L'érotisme est à la sexualité ce que la gastronomie est à la nourriture: un supplément d'âme.

Bioéthique


La bioéthique est un souci récent dans un monde où, depuis peu, on se retrouve devant des questions inédites qui renvoient à la possibilité d'un corps faustien, post-chrétien, élargi par la technique et les potentialités biologiques annoncées.

Envisageons la bioéthique comme un combat hédoniste pour lequel le plaisir s'entend comme l'évitement du déplaisir, la conjuration de la douleur, de la souffrance et de la peine subie par le corps.

Le techniquement faisable n'est pas toujours moralement défendable, et de loin, mais la science n'est pas mauvaise en soi: elle l'est en fonction des causes servies.

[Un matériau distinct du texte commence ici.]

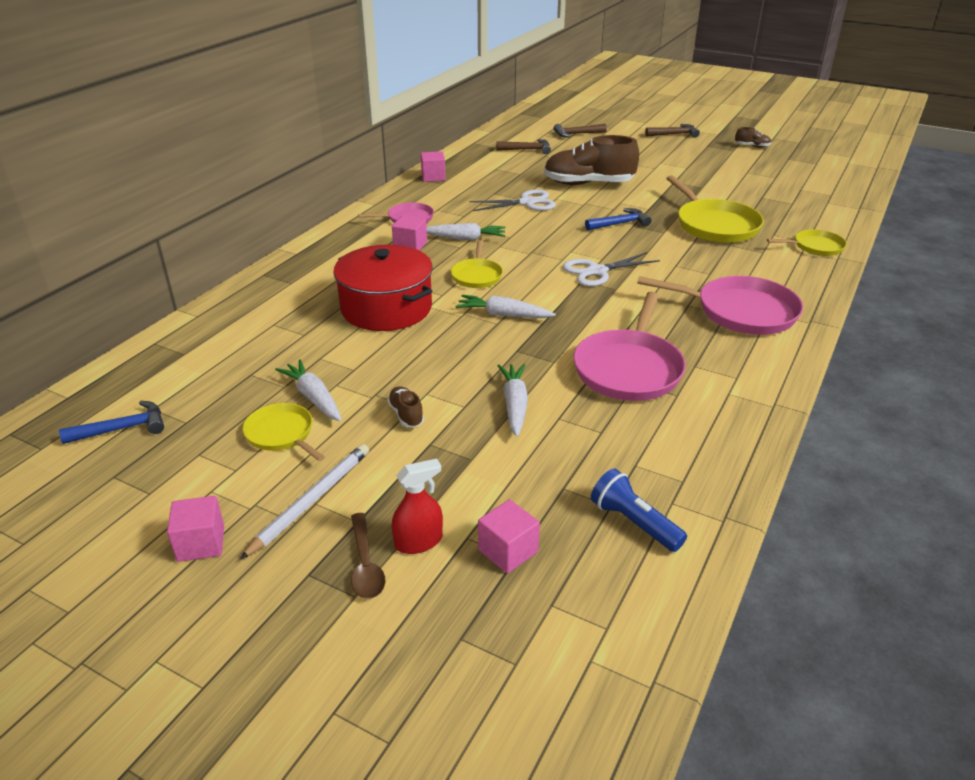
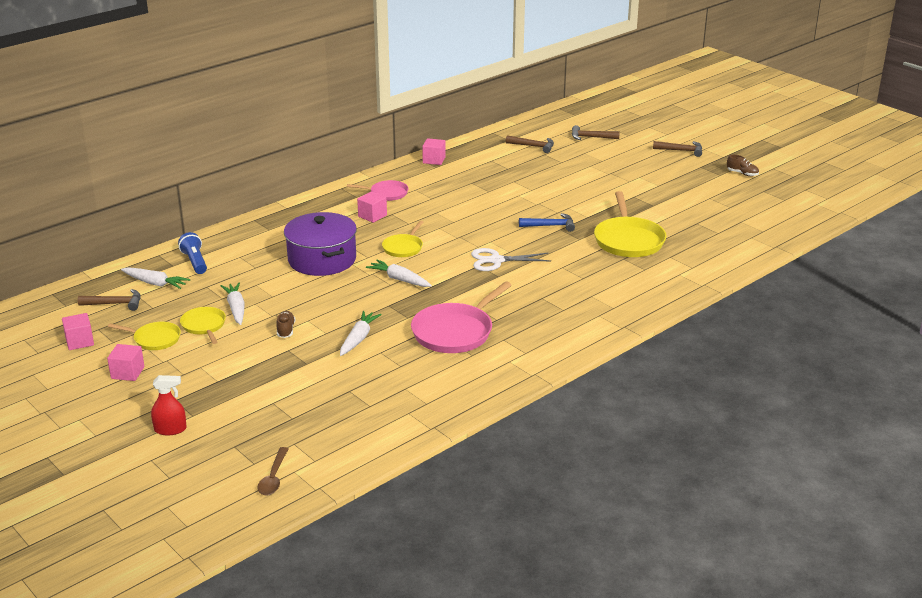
camera: 20 degrees right, 5 degrees down
(123, 429) = (115, 304): blue hammer -> brown hammer
(310, 501) = (198, 365): white pencil -> none
(365, 565) = (208, 402): brown spoon -> brown spoon (273, 478)
(386, 308) = (322, 259): red pot -> purple pot
(418, 541) = (244, 398): red spray bottle -> red spray bottle (170, 429)
(465, 238) = (418, 217): white carrot -> white carrot (155, 283)
(508, 551) = (290, 414): pink cube -> pink cube (79, 342)
(526, 203) = (491, 195): white scissors -> none
(588, 184) = (557, 186): brown shoe -> none
(634, 522) = (375, 417): blue flashlight -> blue flashlight (195, 262)
(741, 312) = (576, 310): pink pan -> none
(815, 247) = (694, 273): yellow pan -> yellow pan (155, 339)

Une bioéthique nominaliste défend l'artifice pour pallier la nature: là où cette dernière manque sur le terrain hédoniste (un amoindrissement du corps, une douleur, une souffrance, un affaissement des potentialités de la chair, la perspective d'une affection handicapante, une maladie, etc.), elle est compensée par l'artifice qui vient en aide, qui propose un recours. Toute prothèse est bienvenue qui augmente le corps, le soutient et le supporte, l'élargit, le décuple et multiplie ses possibilités.
Cette éthique théorique suppose donc une morale pratique dont les vertus sont simples: vertueux ce qui augmente un plaisir et diminue une souffrance; vicieux ce qui augmente les souffrances, les entretient ou ne lutte pas contre.
La réappropriation de soi est l'épicentre de ce projet: notre corps nous appartient, il n'est en rien propriété divine ou machine transcendante.
Le cerveau constitue l'identité de l'être. Nous sommes notre cerveau. Quand le développement neuronal est à ce point insuffisant qu'il ne permet pas une interaction de l'être en soi et soi, soi et les autres, soi et le monde, qu'il n'y a pas de possibilité de réaction aux stimuli de plaisir et de déplaisir venus de son extérieur, alors il y a du vivant, certes, mais l'humain n'est pas là. Dans le cas du foetus avant la vingt-cinquième semaine, dans celui de l'accidenté au cerveau irrémédiablement endommagé, il paraît légitime d'envisager aussi bien l'avortement que l'euthanasie.
Cette dernière permet une ultime réappropriation de soi jusque dans la mort qui marque le moment ultime de la désappropriation de soi.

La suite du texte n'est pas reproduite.